The EPA tests vehicles on a dynamometer using two drive cycles. The first, Federal Test Procedure 1975, is run at a low-speed for 41 minutes with a 10-minute break. Speeds average 21 mph (34 km/h) and top out at 57 mph (92 km/h).

The second, higher-speed Highway Fuel Economy Test maxes out at 60 mph (97 km/h) with an average 48 mph (77 km/h). Neither test is run while using accessories, such as air conditioning.

Test vehicles are fueled with ethanol-free gasoline, which is not sold in the U.S. Gasoline sold at the pump typically contains about 10% ethanol, which can reduce a vehicle’s mileage.

The EPA tests 15% of all new models. The rest are tested by the auto makers, with most, including Ford, strictly adhering to EPA protocol, while some OEMs blend the federal test procedures with real-world testing.

The controversy is occurring despite minor modifications the EPA has made to its tests beginning with the ’08 model-year, which include vehicle-specific data to better reflect the affect of real-world driving conditions on fuel economy.

The new fuel-economy estimates reflect conditions such as road grade, high speed/rapid acceleration, use of air conditioning, load and the effects of different fuel blends.

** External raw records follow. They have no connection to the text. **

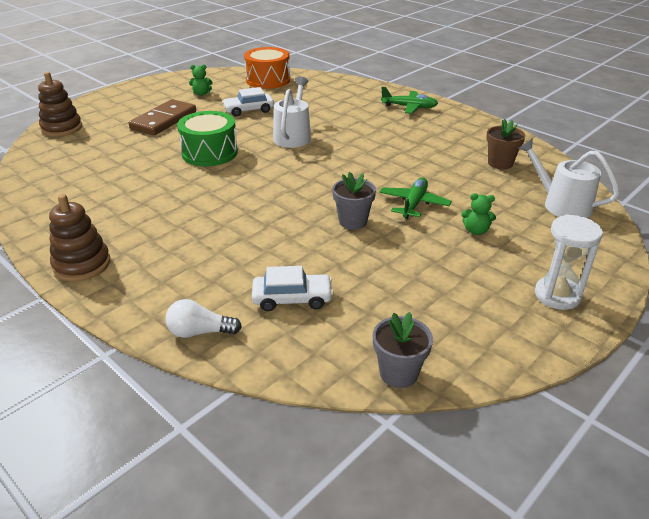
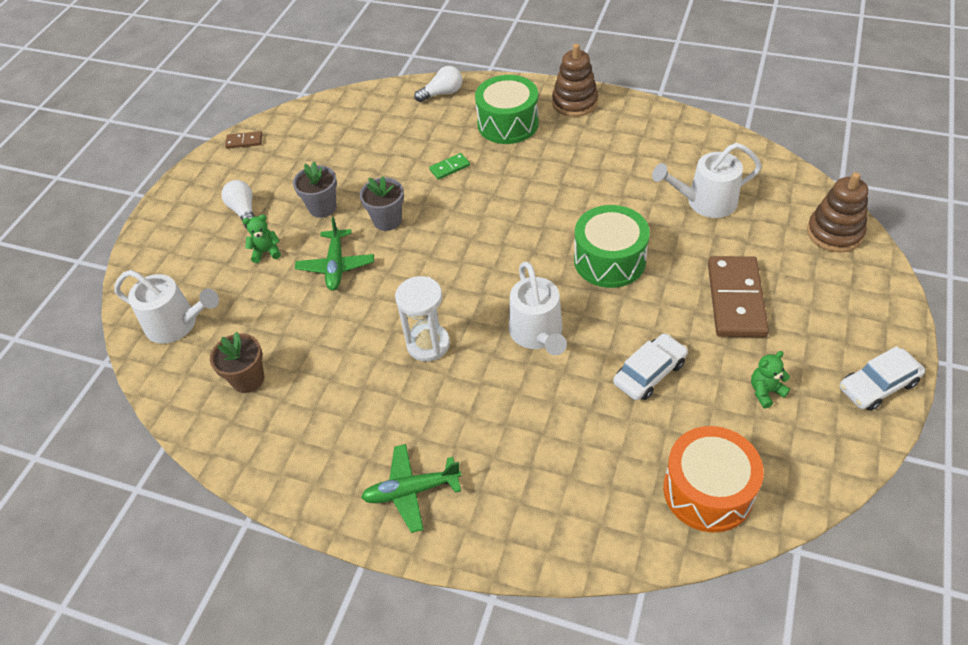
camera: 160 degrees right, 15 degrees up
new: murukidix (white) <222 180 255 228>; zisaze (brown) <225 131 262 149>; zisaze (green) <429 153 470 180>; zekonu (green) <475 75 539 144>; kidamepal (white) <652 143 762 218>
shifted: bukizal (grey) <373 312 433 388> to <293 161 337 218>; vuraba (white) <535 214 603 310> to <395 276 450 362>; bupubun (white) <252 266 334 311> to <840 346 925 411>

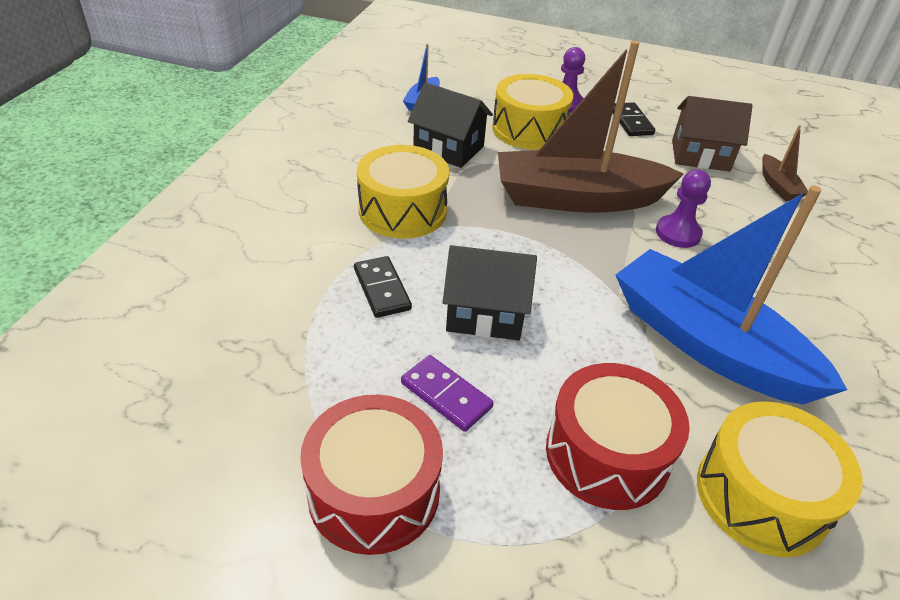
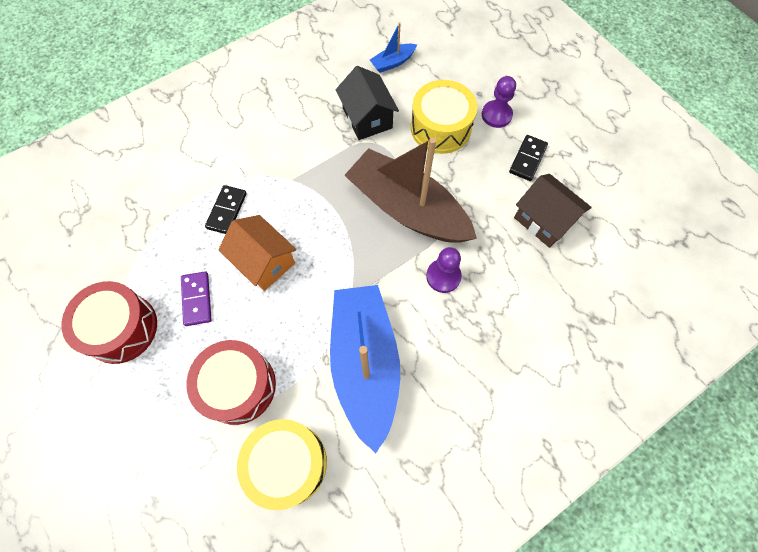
camera: 40 degrees right, 25 degrees up
gone: zekonu (yellow) <357 145 449 239>;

EPA lab uses dynamometer to measure vehicle fuel economy. “Under (the) EPA’s new methods, the new fuel-economy estimates for most vehicles will be lower,” the agency says in a regulatory announcement. “This is not because auto makers have designed the same vehicles to be less fuel efficient, it is because our new test methods take into account factors that have been missing or not accounted for in the current tests.”

Even with the modifications, some critics argue EPA tests are outdated and ill-suited to accurately gauge the fuel-saving benefits of new technologies such as hybrids.

“The tests they use were defined in the 1970s and no longer reflect how people drive in the real world,” Don Anair, research director-Clean Vehicles Program for the Union of Concerned Scientists, tells WardsAuto. New technologies, such as onboard fuel-economy displays, have heightened consumer awareness of the mileage they are achieving, he adds.

The EPA believes the modifications made to its test procedures will better reflect real-world fuel economy, including hybrids.

“In vehicles that achieve better fuel economy, such as gasoline-electric hybrids, new city estimates will be about 20% to 30% lower than today’s labels,” the agency says. “And new highway estimates will be 10% to 20% lower.”

Such a precipitous drop in advertised hybrid fuel-economy likely will affect auto makers’ sales campaigns. Ford already is adjusting its strategy, with marketing chief Jim Farley contending fuel-economy claims are falling on deaf ears.

“If 92 kids in a class of 100 are best-in-class, what does best-in-class mean anymore?” he tells WardsAuto. “Based on that confusing environment, some companies are going to be rewarded by introducing new ways for consumers to see real-world fuel economy.”